64 Commits

Author SHA1 Message Date
Mark Goddard
9702d4c3c3 Performance: use import_tasks for check-containers.yml
Including tasks has a performance penalty when compared with importing
tasks. If the include has a condition associated with it, then the
overhead of the include may be lower than the overhead of skipping all
imported tasks. In the case of the check-containers.yml include, the
included file only has a single task, so the overhead of skipping this
task will not be greater than the overhead of the task import. It
therefore makes sense to switch to use import_tasks there.

Partially-Implements: blueprint performance-improvements

Change-Id: I65d911670649960708b9f6a4c110d1a7df1ad8f7
2020-07-28 12:10:59 +01:00
Zuul
b0407ffb17 Merge "Make /dev/kvm permissions handling more robust" 2020-07-22 12:32:40 +00:00
Radosław Piliszek
202365e702 Make /dev/kvm permissions handling more robust
This makes use of udev rules to make it smarter and override
host-level packages settings.
Additionally, this masks Ubuntu-only service that is another
pain point in terms of /dev/kvm permissions.
Fingers crossed for no further surprises.

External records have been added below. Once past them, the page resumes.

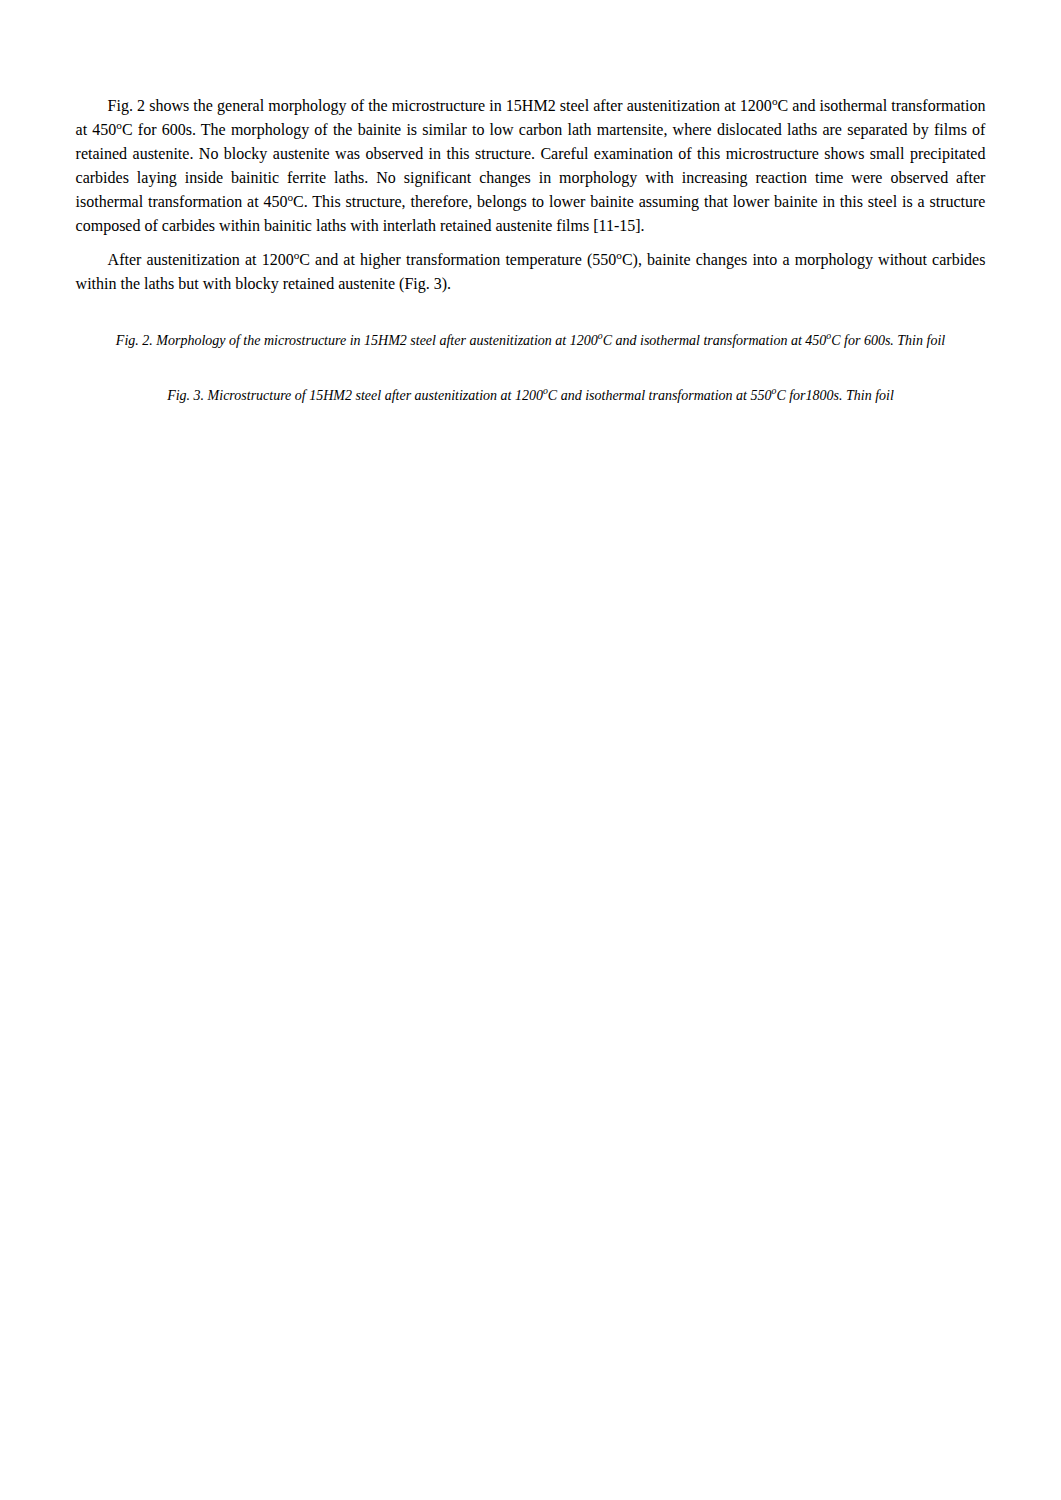Fig. 2 shows the general morphology of the microstructure in 15HM2 steel after austenitization at 1200oC and isothermal transformation at 450oC for 600s. The morphology of the bainite is similar to low carbon lath martensite, where dislocated laths are separated by films of retained austenite. No blocky austenite was observed in this structure. Careful examination of this microstructure shows small precipitated carbides laying inside bainitic ferrite laths. No significant changes in morphology with increasing reaction time were observed after isothermal transformation at 450oC. This structure, therefore, belongs to lower bainite assuming that lower bainite in this steel is a structure composed of carbides within bainitic laths with interlath retained austenite films [11-15].
After austenitization at 1200oC and at higher transformation temperature (550oC), bainite changes into a morphology without carbides within the laths but with blocky retained austenite (Fig. 3).
Fig. 2. Morphology of the microstructure in 15HM2 steel after austenitization at 1200oC and isothermal transformation at 450oC for 600s. Thin foil
Fig. 3. Microstructure of 15HM2 steel after austenitization at 1200oC and isothermal transformation at 550oC for1800s. Thin foil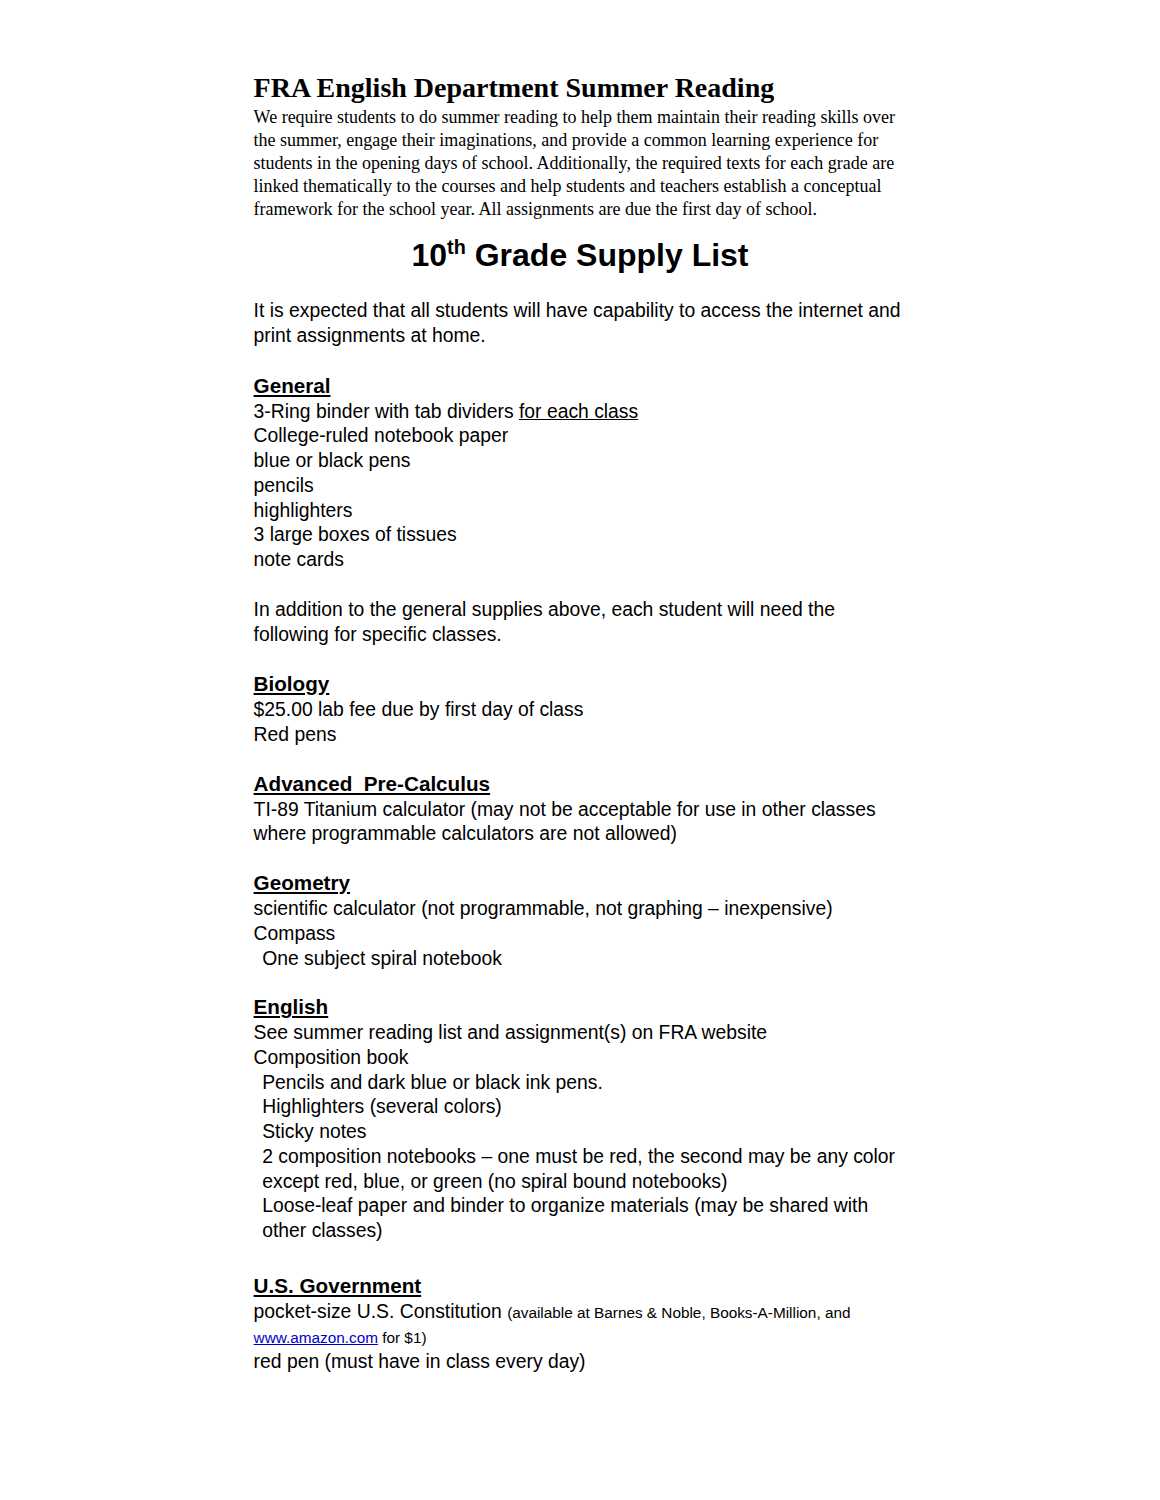FRA English Department Summer Reading
We require students to do summer reading to help them maintain their reading skills over the summer, engage their imaginations, and provide a common learning experience for students in the opening days of school. Additionally, the required texts for each grade are linked thematically to the courses and help students and teachers establish a conceptual framework for the school year. All assignments are due the first day of school.
10th Grade Supply List
It is expected that all students will have capability to access the internet and print assignments at home.
General
3-Ring binder with tab dividers for each class
College-ruled notebook paper
blue or black pens
pencils
highlighters
3 large boxes of tissues
note cards
In addition to the general supplies above, each student will need the following for specific classes.
Biology
$25.00 lab fee due by first day of class
Red pens
Advanced Pre-Calculus
TI-89 Titanium calculator (may not be acceptable for use in other classes where programmable calculators are not allowed)
Geometry
scientific calculator (not programmable, not graphing – inexpensive)
Compass
One subject spiral notebook
English
See summer reading list and assignment(s) on FRA website
Composition book
Pencils and dark blue or black ink pens.
Highlighters (several colors)
Sticky notes
2 composition notebooks – one must be red, the second may be any color except red, blue, or green (no spiral bound notebooks)
Loose-leaf paper and binder to organize materials (may be shared with other classes)
U.S. Government
pocket-size U.S. Constitution (available at Barnes & Noble, Books-A-Million, and www.amazon.com for $1)
red pen (must have in class every day)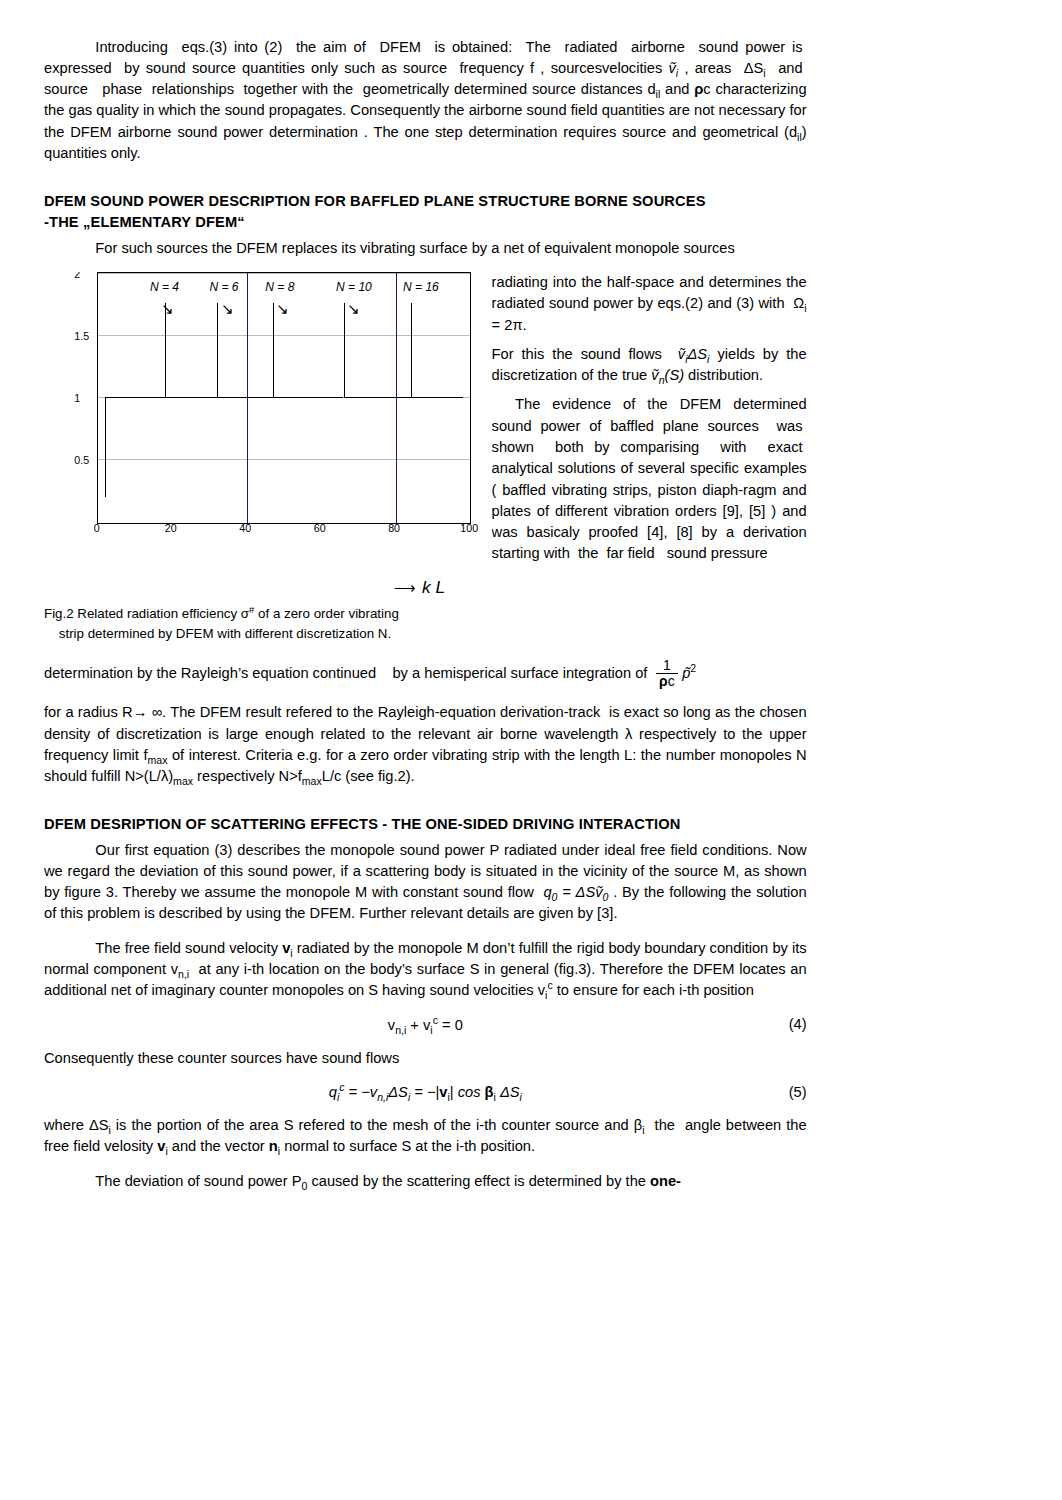Introducing eqs.(3) into (2) the aim of DFEM is obtained: The radiated airborne sound power is expressed by sound source quantities only such as source frequency f , sourcesvelocities ṽi , areas ΔSi and source phase relationships together with the geometrically determined source distances dil and ρc characterizing the gas quality in which the sound propagates. Consequently the airborne sound field quantities are not necessary for the DFEM airborne sound power determination . The one step determination requires source and geometrical (dil) quantities only.
DFEM sound power description for baffled plane structure borne sources
-the „elementary DFEM“
For such sources the DFEM replaces its vibrating surface by a net of equivalent monopole sources
σ# ↑
2 1.5 1 0.5 0 20 40 60 80 100
N = 4 N = 6 N = 8 N = 10 N = 16 ↘ ↘ ↘ ↘
⟶k L
Fig.2 Related radiation efficiency σ# of a zero order vibrating
strip determined by DFEM with different discretization N.
radiating into the half-space and determines the radiated sound power by eqs.(2) and (3) with Ωi = 2π.
For this the sound flows ṽiΔSi yields by the discretization of the true ṽn(S) distribution.
The evidence of the DFEM determined sound power of baffled plane sources was shown both by comparising with exact analytical solutions of several specific examples ( baffled vibrating strips, piston diaph-ragm and plates of different vibration orders [9], [5] ) and was basicaly proofed [4], [8] by a derivation starting with the far field sound pressure
determination by the Rayleigh’s equation continued by a hemisperical surface integration of 1 ρc p̃2
for a radius R→ ∞. The DFEM result refered to the Rayleigh-equation derivation-track is exact so long as the chosen density of discretization is large enough related to the relevant air borne wavelength λ respectively to the upper frequency limit fmax of interest. Criteria e.g. for a zero order vibrating strip with the length L: the number monopoles N should fulfill N>(L/λ)max respectively N>fmaxL/c (see fig.2).
DFEM desription of scattering effects - the one-sided driving interaction
Our first equation (3) describes the monopole sound power P radiated under ideal free field conditions. Now we regard the deviation of this sound power, if a scattering body is situated in the vicinity of the source M, as shown by figure 3. Thereby we assume the monopole M with constant sound flow q0 = ΔSṽ0 . By the following the solution of this problem is described by using the DFEM. Further relevant details are given by [3].
The free field sound velocity vi radiated by the monopole M don’t fulfill the rigid body boundary condition by its normal component vn,i at any i-th location on the body’s surface S in general (fig.3). Therefore the DFEM locates an additional net of imaginary counter monopoles on S having sound velocities vic to ensure for each i-th position
vn,i + vic = 0 (4)
Consequently these counter sources have sound flows
qic = −vn,iΔSi = −|vi| cos βi ΔSi (5)
where ΔSi is the portion of the area S refered to the mesh of the i-th counter source and βi the angle between the free field velosity vi and the vector ni normal to surface S at the i-th position.
The deviation of sound power P0 caused by the scattering effect is determined by the one-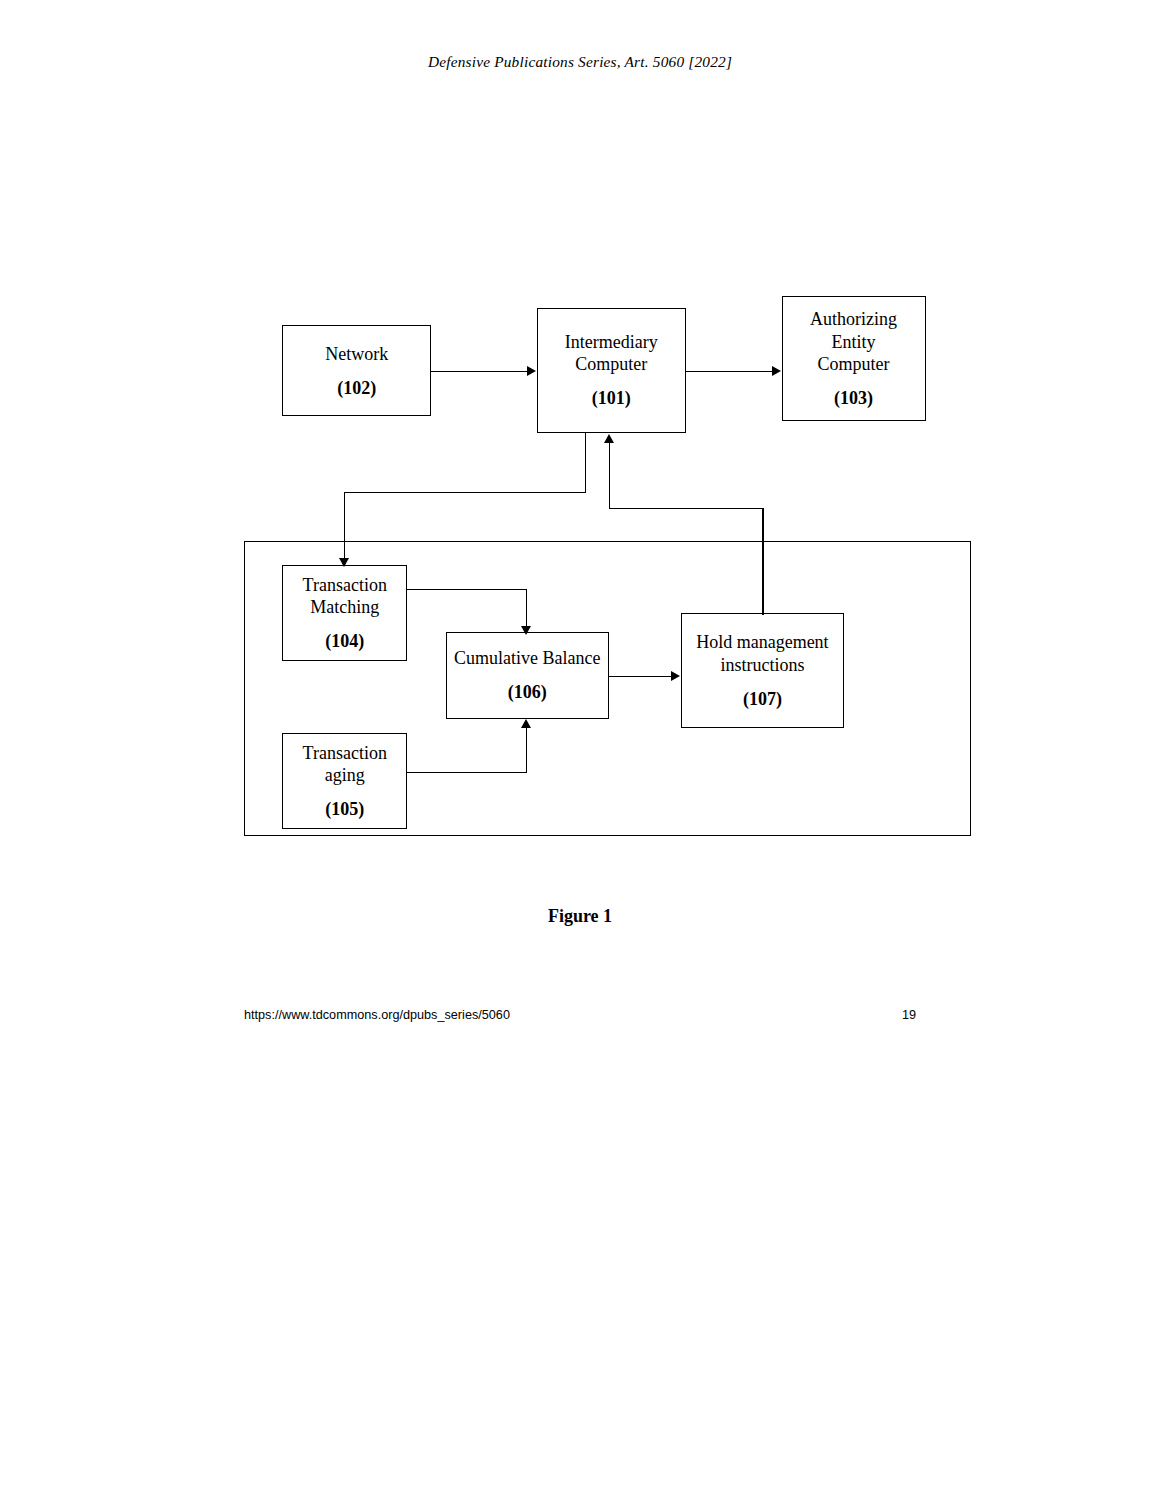Defensive Publications Series, Art. 5060 [2022]
Network
(102)
Intermediary
Computer
(101)
Authorizing
Entity
Computer
(103)
Transaction
Matching
(104)
Cumulative Balance
(106)
Transaction
aging
(105)
Hold management
instructions
(107)
Figure 1
https://www.tdcommons.org/dpubs_series/5060 19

Change-Id: I61235b51e2e1325b8a9b4f85bf634f663c7ec3cc
Closes-bug: #1681461
2020-07-17 17:51:18 +00:00
Zuul
9a8341c2a7 Merge "Performance: Run common role in a separate play" 2020-07-17 15:43:22 +00:00
Mark Goddard
2f91be9f39 Load br_netfilter module in nova-cell role
The nova-cell role sets the following sysctls on compute hosts, which
require the br_netfilter kernel module to be loaded:

    net.bridge.bridge-nf-call-iptables
    net.bridge.bridge-nf-call-ip6tables

If it is not loaded, then we see the following errors:

    Failed to reload sysctl:
    sysctl: cannot stat /proc/sys/net/bridge/bridge-nf-call-iptables: No such file or directory
    sysctl: cannot stat /proc/sys/net/bridge/bridge-nf-call-ip6tables: No such file or directory

Loading the br_netfilter module resolves this issue.

Typically we do not see this since installing Docker and configuring it
to manage iptables rules causes the br_netfilter module to be loaded.
There are good reasons [1] to disable Docker's iptables management
however, in which case we are likely to hit this issue.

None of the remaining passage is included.